Interstitial compartment pathology and spermatogenic disruption in testes from impotent diabetic men

Abstract
Studies utilizing animal models of diabetes suggest that diabetic complications of impotence involve structural lesions in the testis as part of an overall defect in the pituitary-testicular axis. In the present study testicular biopsies from ten oligospermic and/or impotent men with diabetes were evaluated by light and electron microscopy. One biopsy was judged normal. The remaining tissue showed variable testicular pathology ranging from minimally to grossly affected. Seminiferous tubules had decreased tubule diameters, hyalinized tubule walls, and occluded lumina owing either to epithelial encroachment or cellular debris and exfoliated round germ cells.

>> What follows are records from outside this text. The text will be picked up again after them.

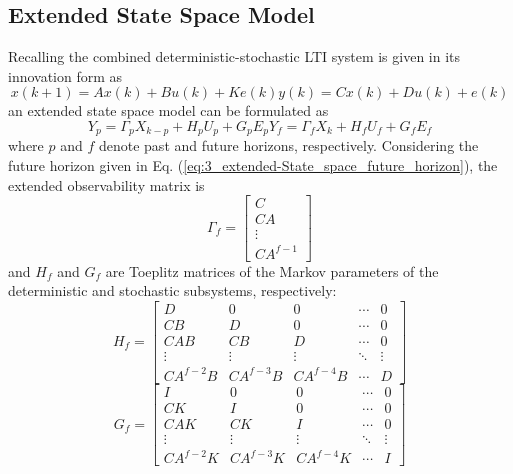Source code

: \subsection{Extended State Space Model}\label{sec:extended_state_space_model}
Recalling the combined deterministic-stochastic LTI system is given in its innovation form as
\begin{subequations}
\begin{equation}x(k+1) = Ax(k) + Bu(k) + Ke(k)\end{equation}
\begin{equation}y(k) = Cx(k) + Du(k) + e(k)\end{equation}
\end{subequations}
an extended state space model can be formulated as
\begin{subequations}
\begin{equation}Y_p = \Gamma_p X_{k-p} + H_p U_p + G_p E_p\end{equation}
\begin{equation}Y_f = \Gamma_f X_k + H_f U_f + G_f E_f\label{eq:3_extended-State_space_future_horizon}\end{equation}
\end{subequations}
where $p$ and $f$ denote past and future horizons, respectively. Considering the future horizon given in Eq. (\ref{eq:3_extended-State_space_future_horizon}), the extended observability matrix is
\begin{equation*}
\Gamma_f = \begin{bmatrix}C\\ CA\\ \vdots\\ CA^{f-1}\end{bmatrix}
\end{equation*}
and $H_f$ and $G_f$ are Toeplitz matrices of the Markov parameters of the deterministic and stochastic subsystems, respectively:
\begin{equation*}
H_f = \begin{bmatrix}
D & 0 & 0 & \cdots & 0\\
CB & D & 0 & \cdots & 0\\
CAB & CB & D & \cdots & 0\\
\vdots & \vdots  & \vdots & \ddots & \vdots\\
CA^{f-2}B & CA^{f-3}B & CA^{f-4}B & \cdots & D
\end{bmatrix}
\end{equation*}
\begin{equation*}
G_f = \begin{bmatrix}
I & 0 & 0 & \cdots & 0\\
CK & I & 0 & \cdots & 0\\
CAK & CK & I & \cdots & 0\\
\vdots & \vdots  & \vdots & \ddots & \vdots\\
CA^{f-2}K & CA^{f-3}K & CA^{f-4}K & \cdots & I
\end{bmatrix}
\end{equation*}

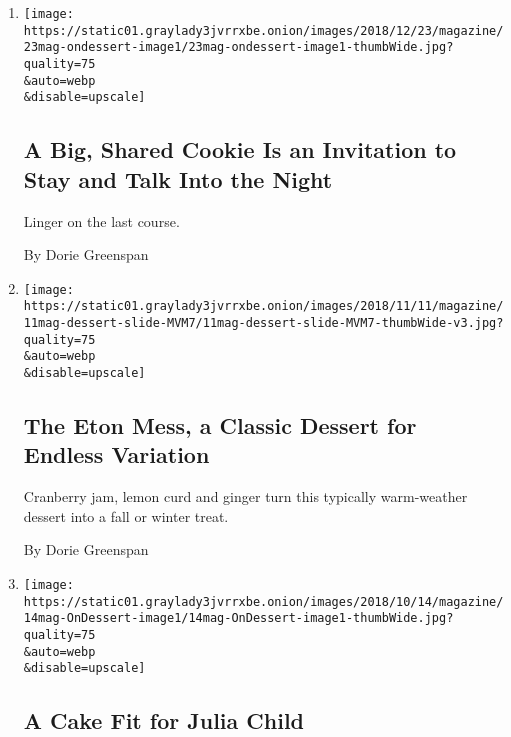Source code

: \begin{enumerate}
\def\labelenumi{\arabic{enumi}.}
\item
  \href{/2018/12/20/magazine/big-spice-cookie-share.html}{}

  \texttt{[image: https://static01.graylady3jvrrxbe.onion/images/2018/12/23/magazine/23mag-ondessert-image1/23mag-ondessert-image1-thumbWide.jpg?quality=75\\\&auto=webp\\\&disable=upscale]}

  \hypertarget{a-big-shared-cookie-is-an-invitation-to-stay-and-talk-into-the-night}{%
  \subsection{A Big, Shared Cookie Is an Invitation to Stay and Talk
  Into the
  Night}\label{a-big-shared-cookie-is-an-invitation-to-stay-and-talk-into-the-night}}

  Linger on the last course.

  By Dorie Greenspan
\item
  \href{/2018/11/06/magazine/eton-mess-dessert-fall-winter.html}{}

  \texttt{[image: https://static01.graylady3jvrrxbe.onion/images/2018/11/11/magazine/11mag-dessert-slide-MVM7/11mag-dessert-slide-MVM7-thumbWide-v3.jpg?quality=75\\\&auto=webp\\\&disable=upscale]}

  \hypertarget{the-eton-mess-a-classic-dessert-for-endless-variation}{%
  \subsection{The Eton Mess, a Classic Dessert for Endless
  Variation}\label{the-eton-mess-a-classic-dessert-for-endless-variation}}

  Cranberry jam, lemon curd and ginger turn this typically warm-weather
  dessert into a fall or winter treat.

  By Dorie Greenspan
\item
  \href{/2018/10/10/magazine/chocolate-cake-julia-child.html}{}

  \texttt{[image: https://static01.graylady3jvrrxbe.onion/images/2018/10/14/magazine/14mag-OnDessert-image1/14mag-OnDessert-image1-thumbWide.jpg?quality=75\\\&auto=webp\\\&disable=upscale]}

  \hypertarget{a-cake-fit-for-julia-child}{%
  \subsection{A Cake Fit for Julia
  Child}\label{a-cake-fit-for-julia-child}}


\end{enumerate}
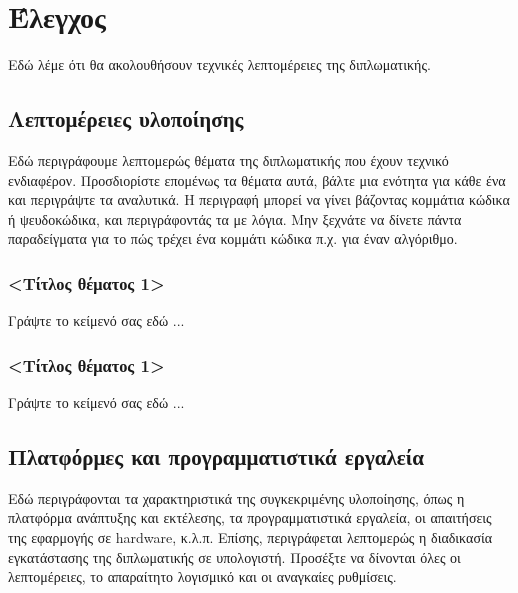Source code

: \chapter{Έλεγχος}
\label{chap6}

Εδώ λέμε ότι θα ακολουθήσουν τεχνικές λεπτομέρειες της διπλωματικής.

\section{Λεπτομέρειες υλοποίησης}

Εδώ περιγράφουμε λεπτομερώς θέματα της διπλωματικής που έχουν τεχνικό ενδιαφέρον. Προσδιορίστε επομένως τα θέματα αυτά, βάλτε μια ενότητα για κάθε ένα και περιγράψτε τα αναλυτικά. Η περιγραφή μπορεί να γίνει βάζοντας κομμάτια κώδικα ή ψευδοκώδικα, και περιγράφοντάς τα με λόγια. Μην ξεχνάτε να δίνετε πάντα παραδείγματα για το πώς τρέχει ένα κομμάτι κώδικα π.χ. για έναν αλγόριθμο.

\subsection{<Τίτλος θέματος 1>}
Γράψτε το κείμενό σας εδώ ...

\subsection{<Τίτλος θέματος 1>}
Γράψτε το κείμενό σας εδώ ...

\section{Πλατφόρμες και προγραμματιστικά εργαλεία}

Εδώ περιγράφονται τα χαρακτηριστικά της συγκεκριμένης υλοποίησης, όπως η πλατφόρμα ανάπτυξης και εκτέλεσης, τα προγραμματιστικά εργαλεία, οι απαιτήσεις της εφαρμογής σε hardware, κ.λ.π. Επίσης, περιγράφεται λεπτομερώς η διαδικασία εγκατάστασης της διπλωματικής σε υπολογιστή. Προσέξτε να δίνονται όλες οι λεπτομέρειες, το απαραίτητο λογισμικό και οι αναγκαίες ρυθμίσεις.
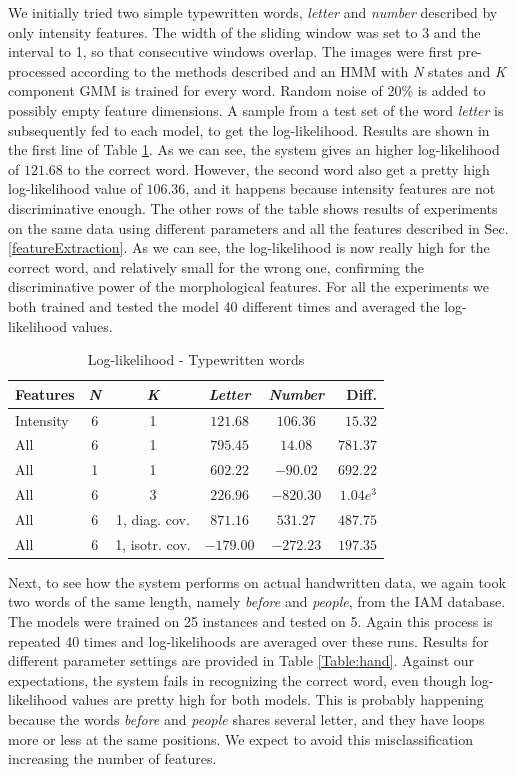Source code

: \documentclass[conference]{IEEEtran}
\begin{document}
We initially tried two simple typewritten words, {\it letter} and {\it number } described by only intensity features. The width of the sliding window was set to 3 and the interval to 1, so that consecutive windows overlap. The images were first pre-processed according to the methods described and an HMM with {\it N} states and {\it K} component GMM is trained for every word. Random noise of 20\% is added to possibly empty feature dimensions. A sample from a test set of the word {\it letter} is subsequently fed to each model, to get the log-likelihood. Results are shown in the first line of Table \ref{Table:1vs1-1}. As we can see, the system gives an higher log-likelihood of $121.68$  to the correct word. However, the second word also get a pretty high log-likelihood value of $106.36$, and it happens because intensity features are not discriminative enough. The other rows of the table shows results of experiments on the same data using different parameters and all the features described in Sec. \ref{featureExtraction}. As we can see, the log-likelihood is now really high for the correct word, and relatively small for the wrong one, confirming the discriminative power of the morphological features.
For all the experiments we both trained and tested the model 40 different times and averaged the log-likelihood values.
\begin{table}[H]
 \caption{Log-likelihood - Typewritten words}
 \label{Table:1vs1-1}
  \begin{tabular}{|l|c|c|c|c|r|}\hline
    Features 	& {\it N} 	& {\it K} 			& {\it Letter}	& {\it Number} 	& Diff. 	\\\hline
    Intensity 	& 6	& 1 			& $121.68$ 	& $106.36$ 	& $15.32$	\\
    All		& 6  	& 1 			& $795.45$ 	& $14.08$  	& $781.37$	\\
    All 	& 1	& 1 			& $602.22$ 	& $-90.02$ 	& $692.22$	\\
    All 	& 6 	& 3 			& $226.96$ 	& $-820.30$ 	& $1.04e^{3}$	\\
    All 	& 6 	& 1,  diag. cov. 	& $871.16$ 	& $531.27$ 	& $487.75$	\\
    All 	& 6 	& 1,  isotr. cov. 	& $-179.00$ 	& $-272.23$ 	& $197.35$	\\\hline
\end{tabular}
\end{table}

Next, to see how the system performs on actual handwritten data, we again took two words of the same length, namely {\it before} and {\it people}, from the IAM database. The models were trained on 25 instances and tested on 5. Again this process is repeated 40 times and log-likelihoods are averaged over these runs. Results for different parameter settings are provided in Table \ref{Table:hand}. Against our expectations, the system fails in recognizing the correct word, even though log-likelihood values are pretty high for both models. This is probably happening because the words  {\it before} and  {\it people} shares several letter, and they have loops more or less at the same positions. We expect to avoid this misclassification increasing the number of features.
\end{document}
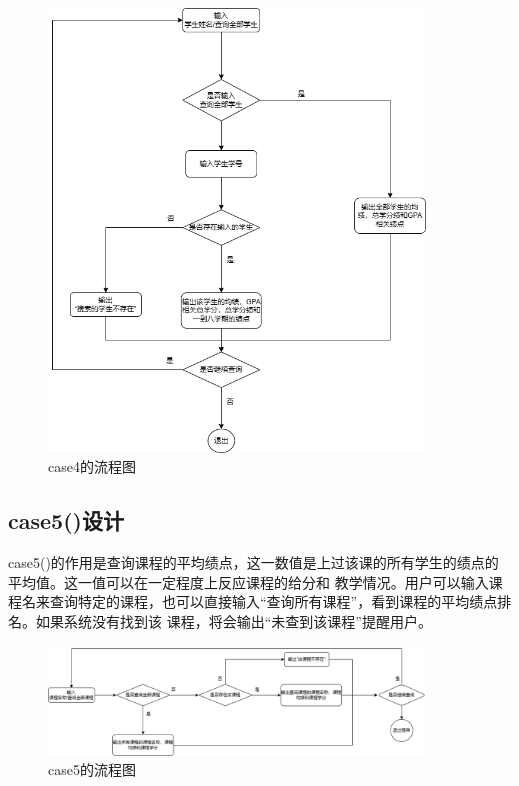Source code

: \documentclass[fontset=windows]{article}
\begin{document}
\begin{figure}[h]
	\begin{center}
		\includegraphics[width = 10cm]{case4.png}
		\vspace{1cm}
		\caption{case4的流程图}
	\end{center}
\end{figure}
\subsection{case5()设计}
case5()的作用是查询课程的平均绩点，这一数值是上过该课的所有学生的绩点的平均值。这一值可以在一定程度上反应课程的给分和
教学情况。用户可以输入课程名来查询特定的课程，也可以直接输入“查询所有课程”，看到课程的平均绩点排名。如果系统没有找到该
课程，将会输出“未查到该课程”提醒用户。
\begin{figure}[h!]
	\begin{center}
		\vspace{0.5cm}
		\includegraphics[width = 10cm]{case5.png}
		\vspace{0.5cm}
		\caption{case5的流程图}
	\end{center}
\end{figure}
\newpage
\end{document}
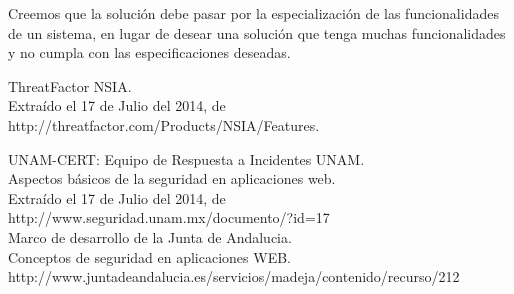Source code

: \documentclass[letter,twoside,11pt]{article}
\begin{document}
Creemos que la solución debe pasar por la especialización de las funcionalidades
de un sistema, en lugar de desear una solución que tenga muchas funcionalidades
y no cumpla con las especificaciones deseadas.

\begin{thebibliography}{99}

     ThreatFactor NSIA.\\
    Extraído el 17 de Julio del 2014, de\\
    http://threatfactor.com/Products/NSIA/Features.

     UNAM-CERT: Equipo de Respuesta a Incidentes UNAM.\\
    Aspectos básicos de la seguridad en aplicaciones web.\\
    Extraído el 17 de Julio del 2014, de\\
    http://www.seguridad.unam.mx/documento/?id=17\\

     Marco de desarrollo de la Junta de Andalucia.\\
    Conceptos de seguridad en aplicaciones WEB.\\
    http://www.juntadeandalucia.es/servicios/madeja/contenido/recurso/212\\
\end{thebibliography}
\end{document}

Sertoli cells were vacuolated and showed a high degree of apical cell membrane redundancy and degeneration. Although Sertoli-Sertoli cell junctional complexes appeared normal, Sertoli junctional specializations associated with spermatids were structurally abnormal or absent. All tubules were variably depleted of adluminal compartment germ cell types. The interstitial compartment was filled with a collagen-rich extracellular matrix concentrated around small blood vessels and seminiferous tubule walls. Capillaries and lymphatic endothelia appeared structurally abnormal and compromised by the interstitial “matrix expansion.” Some Leydig cells contained a variable number of small to large lipid droplets, vacuoles, and secondary lysosomes. Results indicate the presence of tissue pathology in testes of impotent diabetic men. Discrete ultrastructural lesions in apical Sertoli cell cytoplasm are associated with spermatogenic disruption and morphological changes in the interstitial compartment suggest microvascular complications.